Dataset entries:
_ _ _
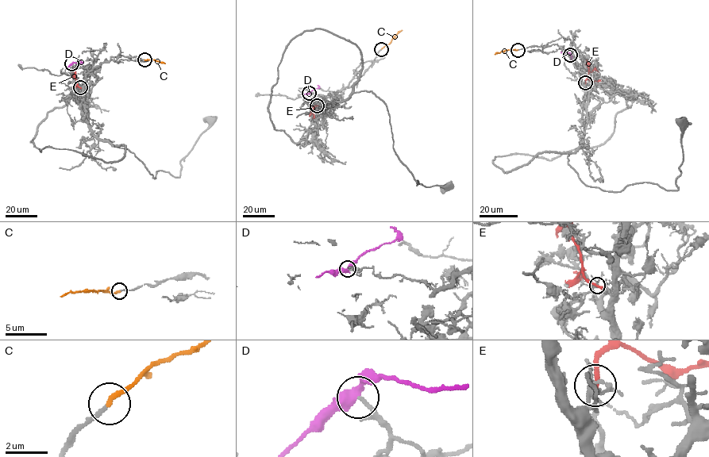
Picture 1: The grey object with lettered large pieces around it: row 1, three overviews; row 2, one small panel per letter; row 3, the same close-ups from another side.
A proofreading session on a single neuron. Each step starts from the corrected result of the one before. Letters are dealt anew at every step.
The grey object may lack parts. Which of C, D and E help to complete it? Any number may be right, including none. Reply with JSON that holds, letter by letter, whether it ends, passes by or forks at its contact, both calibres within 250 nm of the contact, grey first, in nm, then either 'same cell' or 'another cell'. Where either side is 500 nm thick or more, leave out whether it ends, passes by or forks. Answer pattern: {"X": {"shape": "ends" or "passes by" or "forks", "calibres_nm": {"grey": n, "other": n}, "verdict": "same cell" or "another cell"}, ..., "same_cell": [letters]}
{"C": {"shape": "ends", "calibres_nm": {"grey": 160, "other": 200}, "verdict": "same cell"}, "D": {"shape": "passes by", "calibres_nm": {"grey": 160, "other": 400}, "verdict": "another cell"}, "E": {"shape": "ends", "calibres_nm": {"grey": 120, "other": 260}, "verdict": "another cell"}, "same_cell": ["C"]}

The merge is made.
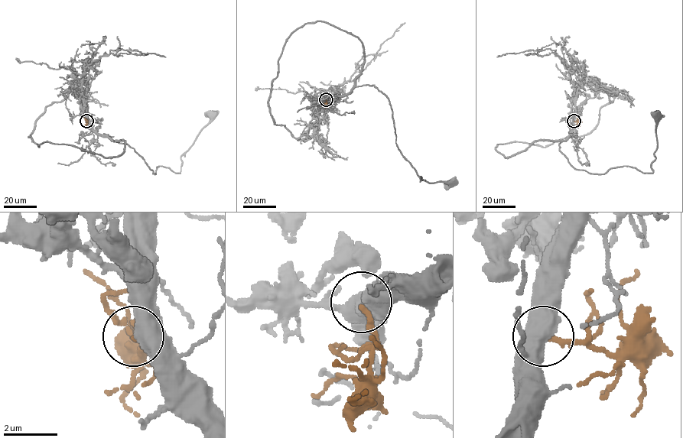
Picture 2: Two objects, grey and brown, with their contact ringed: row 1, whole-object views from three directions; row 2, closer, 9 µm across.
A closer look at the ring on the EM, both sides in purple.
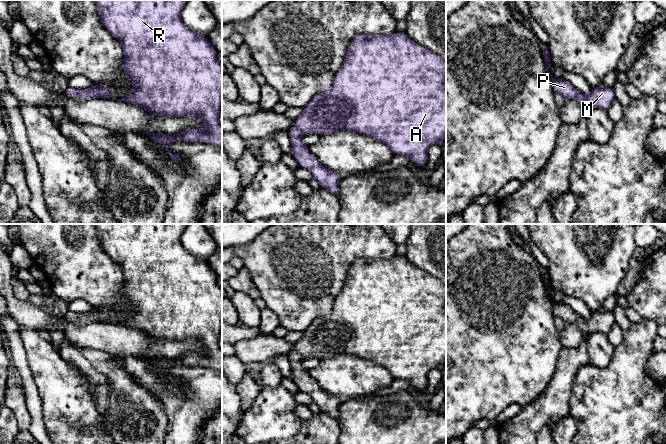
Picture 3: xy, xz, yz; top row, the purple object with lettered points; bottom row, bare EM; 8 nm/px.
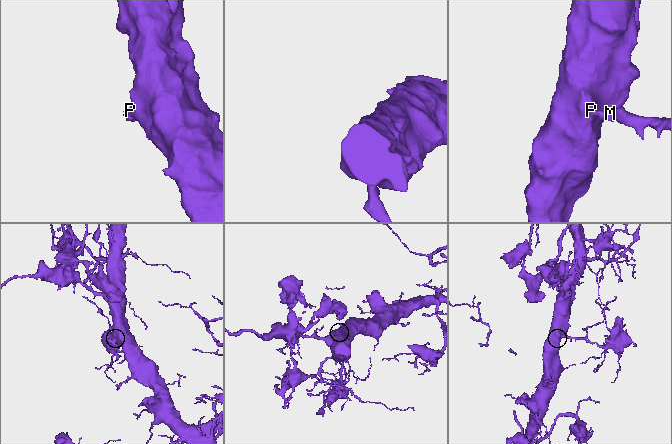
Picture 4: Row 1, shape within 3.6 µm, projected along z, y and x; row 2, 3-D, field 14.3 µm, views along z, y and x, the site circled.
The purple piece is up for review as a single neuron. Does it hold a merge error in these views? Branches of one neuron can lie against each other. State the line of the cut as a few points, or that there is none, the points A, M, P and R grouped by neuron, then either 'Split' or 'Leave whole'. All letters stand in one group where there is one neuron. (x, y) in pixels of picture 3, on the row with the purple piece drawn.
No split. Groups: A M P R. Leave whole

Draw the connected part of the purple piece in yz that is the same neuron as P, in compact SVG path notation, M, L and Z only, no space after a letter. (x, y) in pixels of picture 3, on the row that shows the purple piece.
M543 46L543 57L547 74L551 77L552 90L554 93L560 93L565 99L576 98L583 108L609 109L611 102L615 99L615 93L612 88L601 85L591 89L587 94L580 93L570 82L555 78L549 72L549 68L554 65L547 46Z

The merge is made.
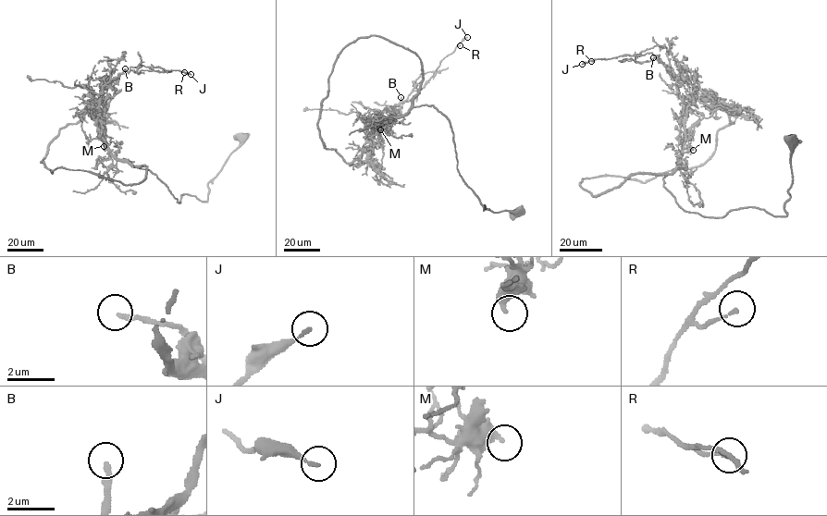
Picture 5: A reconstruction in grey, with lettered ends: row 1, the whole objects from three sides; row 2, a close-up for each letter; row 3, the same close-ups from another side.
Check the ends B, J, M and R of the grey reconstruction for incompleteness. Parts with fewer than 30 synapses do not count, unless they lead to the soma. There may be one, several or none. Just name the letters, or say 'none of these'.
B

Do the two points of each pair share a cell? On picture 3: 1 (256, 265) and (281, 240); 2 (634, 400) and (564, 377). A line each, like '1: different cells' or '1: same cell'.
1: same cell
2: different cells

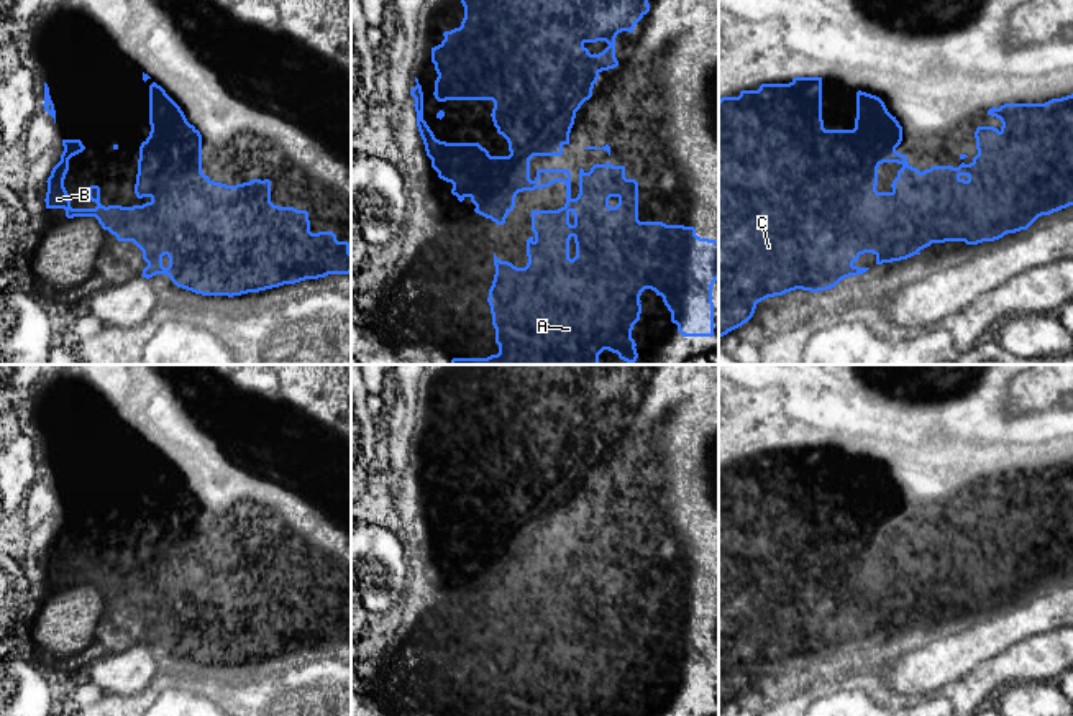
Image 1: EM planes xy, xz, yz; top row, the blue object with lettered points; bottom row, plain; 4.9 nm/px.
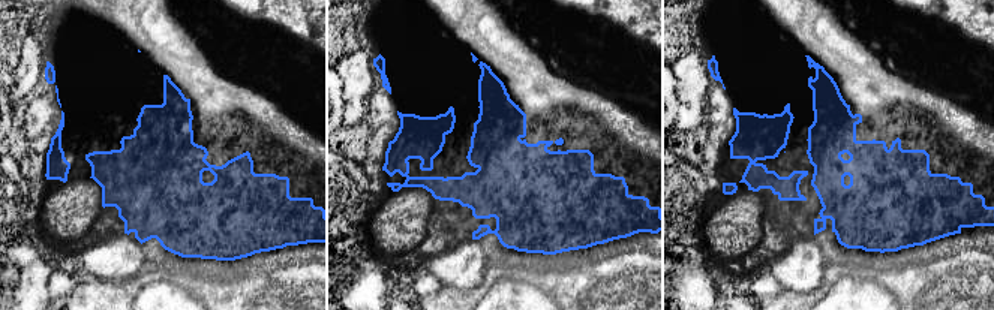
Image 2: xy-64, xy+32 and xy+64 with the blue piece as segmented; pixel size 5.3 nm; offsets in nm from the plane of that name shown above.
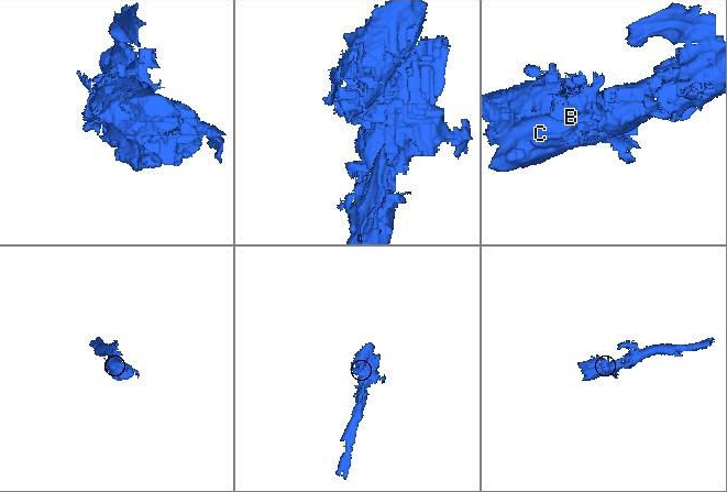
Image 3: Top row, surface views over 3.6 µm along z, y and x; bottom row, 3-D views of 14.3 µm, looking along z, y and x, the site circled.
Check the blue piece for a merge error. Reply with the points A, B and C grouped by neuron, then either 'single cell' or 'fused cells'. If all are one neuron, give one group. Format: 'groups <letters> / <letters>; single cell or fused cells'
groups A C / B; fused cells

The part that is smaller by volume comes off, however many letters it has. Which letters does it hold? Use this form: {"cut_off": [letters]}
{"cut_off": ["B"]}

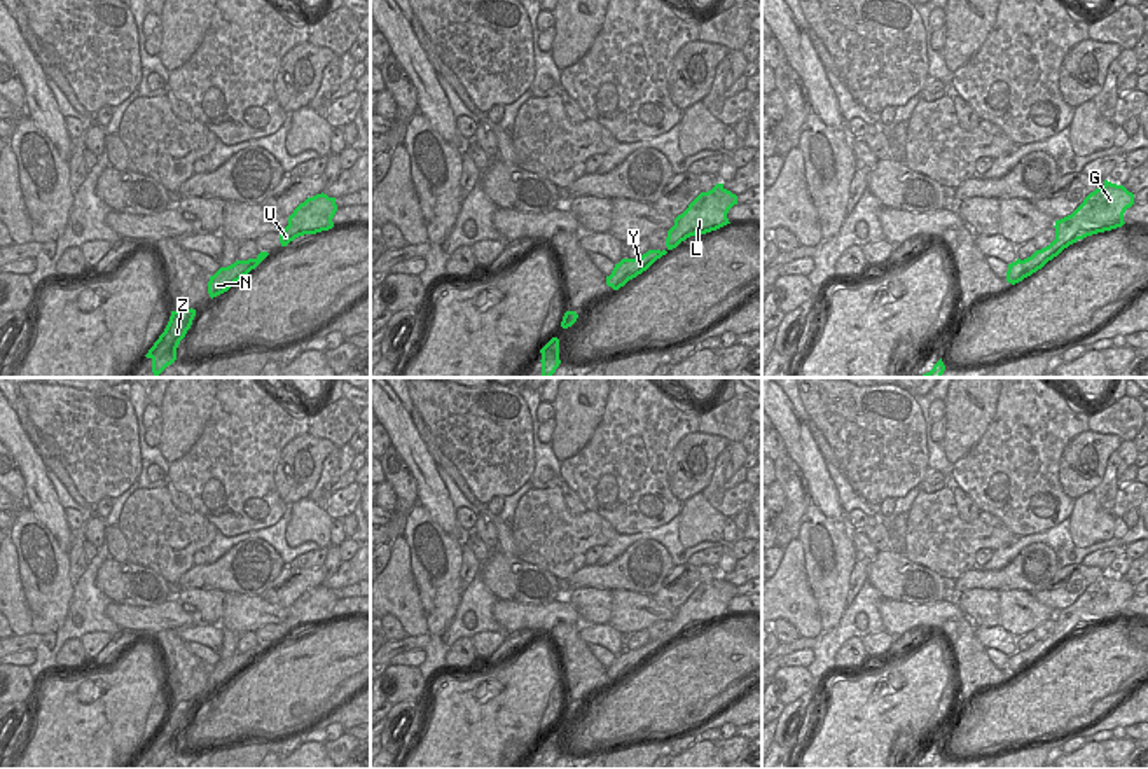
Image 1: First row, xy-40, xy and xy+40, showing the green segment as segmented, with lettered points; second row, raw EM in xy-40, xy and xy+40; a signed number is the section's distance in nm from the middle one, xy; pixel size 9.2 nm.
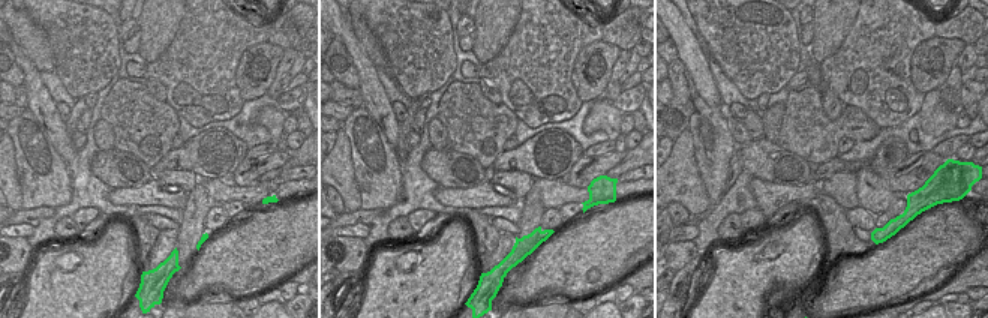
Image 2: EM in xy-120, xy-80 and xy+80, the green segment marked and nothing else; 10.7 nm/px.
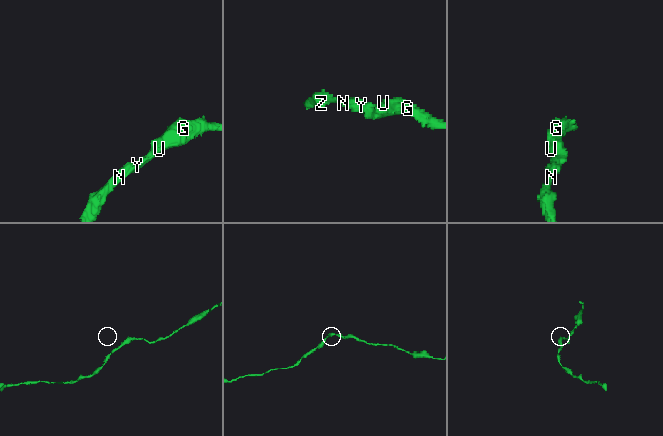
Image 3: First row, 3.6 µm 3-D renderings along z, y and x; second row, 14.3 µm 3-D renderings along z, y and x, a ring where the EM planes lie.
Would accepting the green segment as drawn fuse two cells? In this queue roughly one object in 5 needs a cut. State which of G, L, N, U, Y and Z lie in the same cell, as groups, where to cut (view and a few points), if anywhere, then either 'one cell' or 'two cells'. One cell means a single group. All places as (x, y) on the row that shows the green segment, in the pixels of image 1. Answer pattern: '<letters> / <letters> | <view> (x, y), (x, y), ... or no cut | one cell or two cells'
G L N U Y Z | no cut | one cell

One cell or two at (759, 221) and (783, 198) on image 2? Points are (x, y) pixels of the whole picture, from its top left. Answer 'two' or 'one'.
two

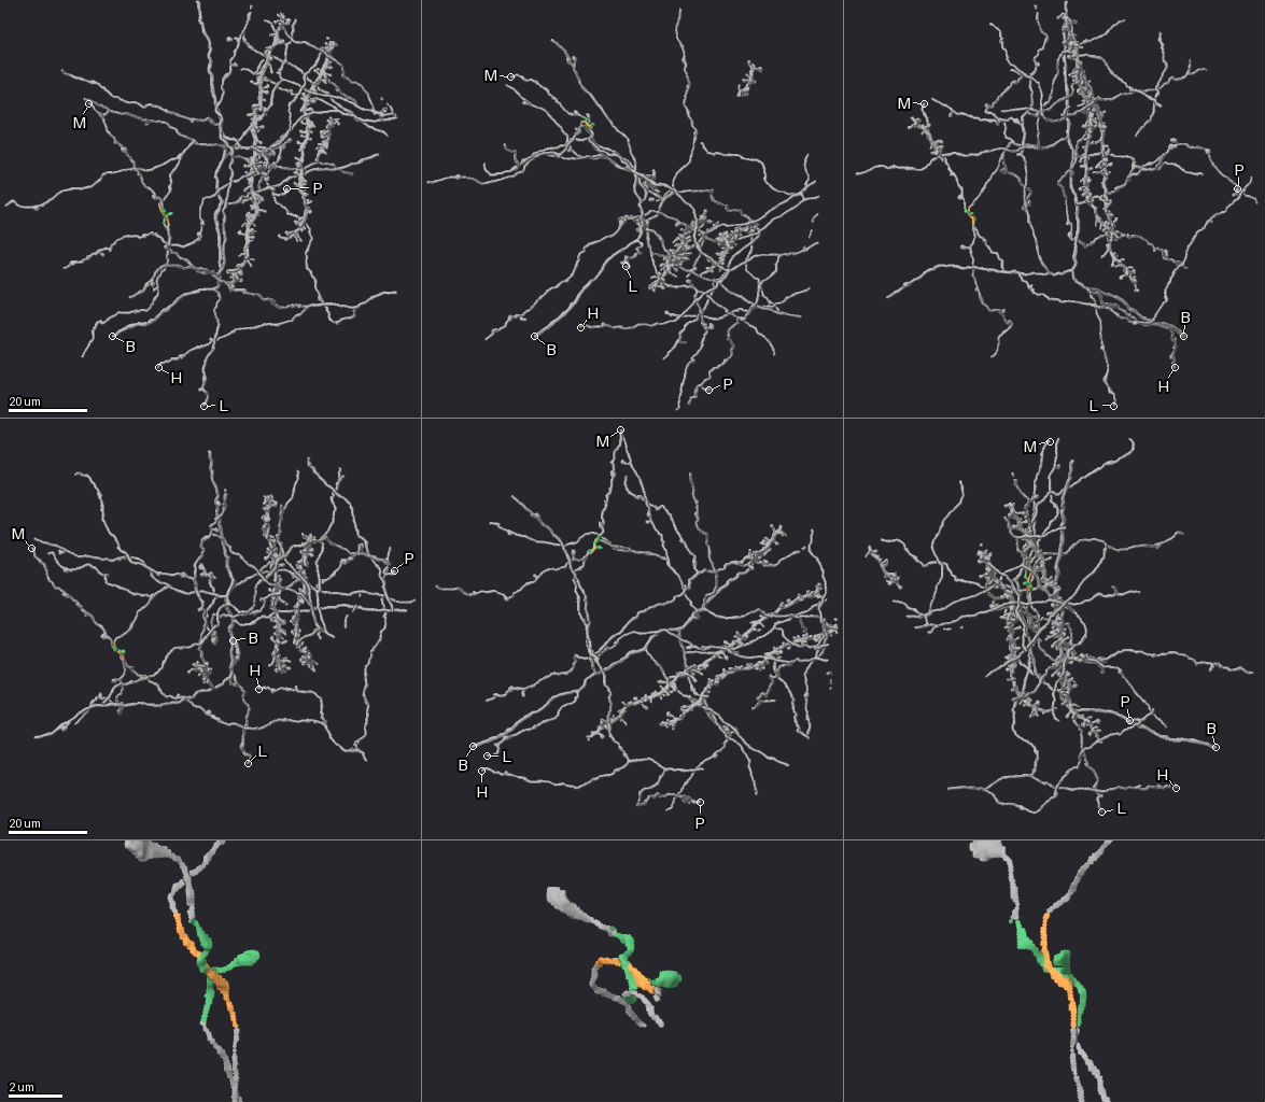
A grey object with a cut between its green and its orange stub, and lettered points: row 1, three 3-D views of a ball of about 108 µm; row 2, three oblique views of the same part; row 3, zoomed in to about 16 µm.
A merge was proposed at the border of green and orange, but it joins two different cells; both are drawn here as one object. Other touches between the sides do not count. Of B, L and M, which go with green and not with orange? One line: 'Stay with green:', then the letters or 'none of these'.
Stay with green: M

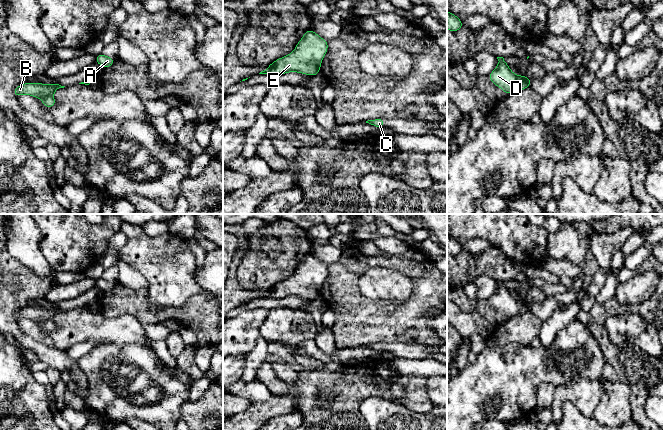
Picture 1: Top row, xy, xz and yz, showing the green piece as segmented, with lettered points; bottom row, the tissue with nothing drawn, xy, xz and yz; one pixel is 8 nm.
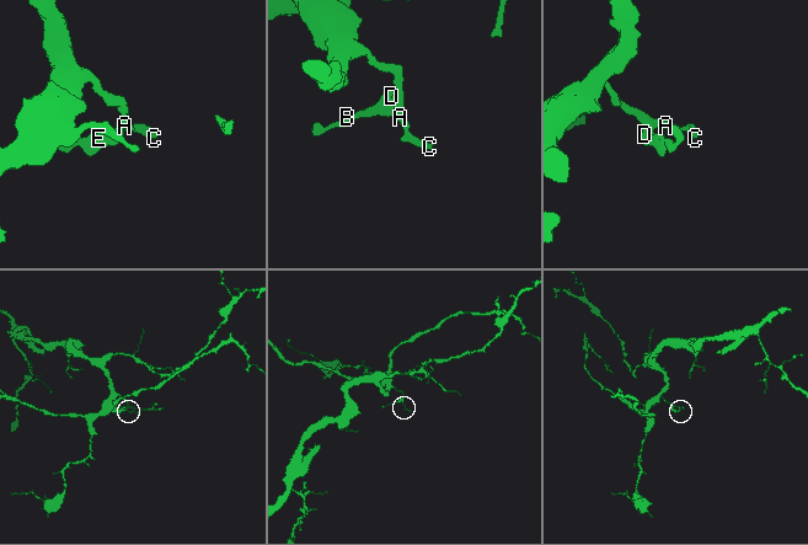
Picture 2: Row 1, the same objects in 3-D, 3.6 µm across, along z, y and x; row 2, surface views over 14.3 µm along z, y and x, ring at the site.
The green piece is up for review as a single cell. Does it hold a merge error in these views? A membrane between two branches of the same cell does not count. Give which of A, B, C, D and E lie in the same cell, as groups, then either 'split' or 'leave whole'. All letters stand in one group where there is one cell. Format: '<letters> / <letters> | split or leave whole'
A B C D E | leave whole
_ _ _
* Task statement
Set every record down exactly, omitting pictures.

* Answer space
Picture 1: The grey object with lettered large pieces around it: row 1, three overviews; row 2, one small panel per letter; row 3, the same close-ups from another side.
A proofreading session on a single neuron. Each step starts from the corrected result of the one before. Letters are dealt anew at every step.
The grey object may lack parts. Which of C, D and E help to complete it? Any number may be right, including none. Reply with JSON that holds, letter by letter, whether it ends, passes by or forks at its contact, both calibres within 250 nm of the contact, grey first, in nm, then either 'same cell' or 'another cell'. Where either side is 500 nm thick or more, leave out whether it ends, passes by or forks. Answer pattern: {"X": {"shape": "ends" or "passes by" or "forks", "calibres_nm": {"grey": n, "other": n}, "verdict": "same cell" or "another cell"}, ..., "same_cell": [letters]}
{"C": {"shape": "ends", "calibres_nm": {"grey": 160, "other": 200}, "verdict": "same cell"}, "D": {"shape": "passes by", "calibres_nm": {"grey": 160, "other": 400}, "verdict": "another cell"}, "E": {"shape": "ends", "calibres_nm": {"grey": 120, "other": 260}, "verdict": "another cell"}, "same_cell": ["C"]}

The merge is made.
Picture 2: Two objects, grey and brown, with their contact ringed: row 1, whole-object views from three directions; row 2, closer, 9 µm across.
A closer look at the ring on the EM, both sides in purple.
Picture 3: xy, xz, yz; top row, the purple object with lettered points; bottom row, bare EM; 8 nm/px.
Picture 4: Row 1, shape within 3.6 µm, projected along z, y and x; row 2, 3-D, field 14.3 µm, views along z, y and x, the site circled.
The purple piece is up for review as a single neuron. Does it hold a merge error in these views? Branches of one neuron can lie against each other. State the line of the cut as a few points, or that there is none, the points A, M, P and R grouped by neuron, then either 'Split' or 'Leave whole'. All letters stand in one group where there is one neuron. (x, y) in pixels of picture 3, on the row with the purple piece drawn.
No split. Groups: A M P R. Leave whole

Draw the connected part of the purple piece in yz that is the same neuron as P, in compact SVG path notation, M, L and Z only, no space after a letter. (x, y) in pixels of picture 3, on the row that shows the purple piece.
M543 46L543 57L547 74L551 77L552 90L554 93L560 93L565 99L576 98L583 108L609 109L611 102L615 99L615 93L612 88L601 85L591 89L587 94L580 93L570 82L555 78L549 72L549 68L554 65L547 46Z

The merge is made.
Picture 5: A reconstruction in grey, with lettered ends: row 1, the whole objects from three sides; row 2, a close-up for each letter; row 3, the same close-ups from another side.
Check the ends B, J, M and R of the grey reconstruction for incompleteness. Parts with fewer than 30 synapses do not count, unless they lead to the soma. There may be one, several or none. Just name the letters, or say 'none of these'.
B

Do the two points of each pair share a cell? On picture 3: 1 (256, 265) and (281, 240); 2 (634, 400) and (564, 377). A line each, like '1: different cells' or '1: same cell'.
1: same cell
2: different cells

Image 1: EM planes xy, xz, yz; top row, the blue object with lettered points; bottom row, plain; 4.9 nm/px.
Image 2: xy-64, xy+32 and xy+64 with the blue piece as segmented; pixel size 5.3 nm; offsets in nm from the plane of that name shown above.
Image 3: Top row, surface views over 3.6 µm along z, y and x; bottom row, 3-D views of 14.3 µm, looking along z, y and x, the site circled.
Check the blue piece for a merge error. Reply with the points A, B and C grouped by neuron, then either 'single cell' or 'fused cells'. If all are one neuron, give one group. Format: 'groups <letters> / <letters>; single cell or fused cells'
groups A C / B; fused cells

The part that is smaller by volume comes off, however many letters it has. Which letters does it hold? Use this form: {"cut_off": [letters]}
{"cut_off": ["B"]}

Image 1: First row, xy-40, xy and xy+40, showing the green segment as segmented, with lettered points; second row, raw EM in xy-40, xy and xy+40; a signed number is the section's distance in nm from the middle one, xy; pixel size 9.2 nm.
Image 2: EM in xy-120, xy-80 and xy+80, the green segment marked and nothing else; 10.7 nm/px.
Image 3: First row, 3.6 µm 3-D renderings along z, y and x; second row, 14.3 µm 3-D renderings along z, y and x, a ring where the EM planes lie.
Would accepting the green segment as drawn fuse two cells? In this queue roughly one object in 5 needs a cut. State which of G, L, N, U, Y and Z lie in the same cell, as groups, where to cut (view and a few points), if anywhere, then either 'one cell' or 'two cells'. One cell means a single group. All places as (x, y) on the row that shows the green segment, in the pixels of image 1. Answer pattern: '<letters> / <letters> | <view> (x, y), (x, y), ... or no cut | one cell or two cells'
G L N U Y Z | no cut | one cell

One cell or two at (759, 221) and (783, 198) on image 2? Points are (x, y) pixels of the whole picture, from its top left. Answer 'two' or 'one'.
two

A grey object with a cut between its green and its orange stub, and lettered points: row 1, three 3-D views of a ball of about 108 µm; row 2, three oblique views of the same part; row 3, zoomed in to about 16 µm.
A merge was proposed at the border of green and orange, but it joins two different cells; both are drawn here as one object. Other touches between the sides do not count. Of B, L and M, which go with green and not with orange? One line: 'Stay with green:', then the letters or 'none of these'.
Stay with green: M

Picture 1: Top row, xy, xz and yz, showing the green piece as segmented, with lettered points; bottom row, the tissue with nothing drawn, xy, xz and yz; one pixel is 8 nm.
Picture 2: Row 1, the same objects in 3-D, 3.6 µm across, along z, y and x; row 2, surface views over 14.3 µm along z, y and x, ring at the site.
The green piece is up for review as a single cell. Does it hold a merge error in these views? A membrane between two branches of the same cell does not count. Give which of A, B, C, D and E lie in the same cell, as groups, then either 'split' or 'leave whole'. All letters stand in one group where there is one cell. Format: '<letters> / <letters> | split or leave whole'
A B C D E | leave whole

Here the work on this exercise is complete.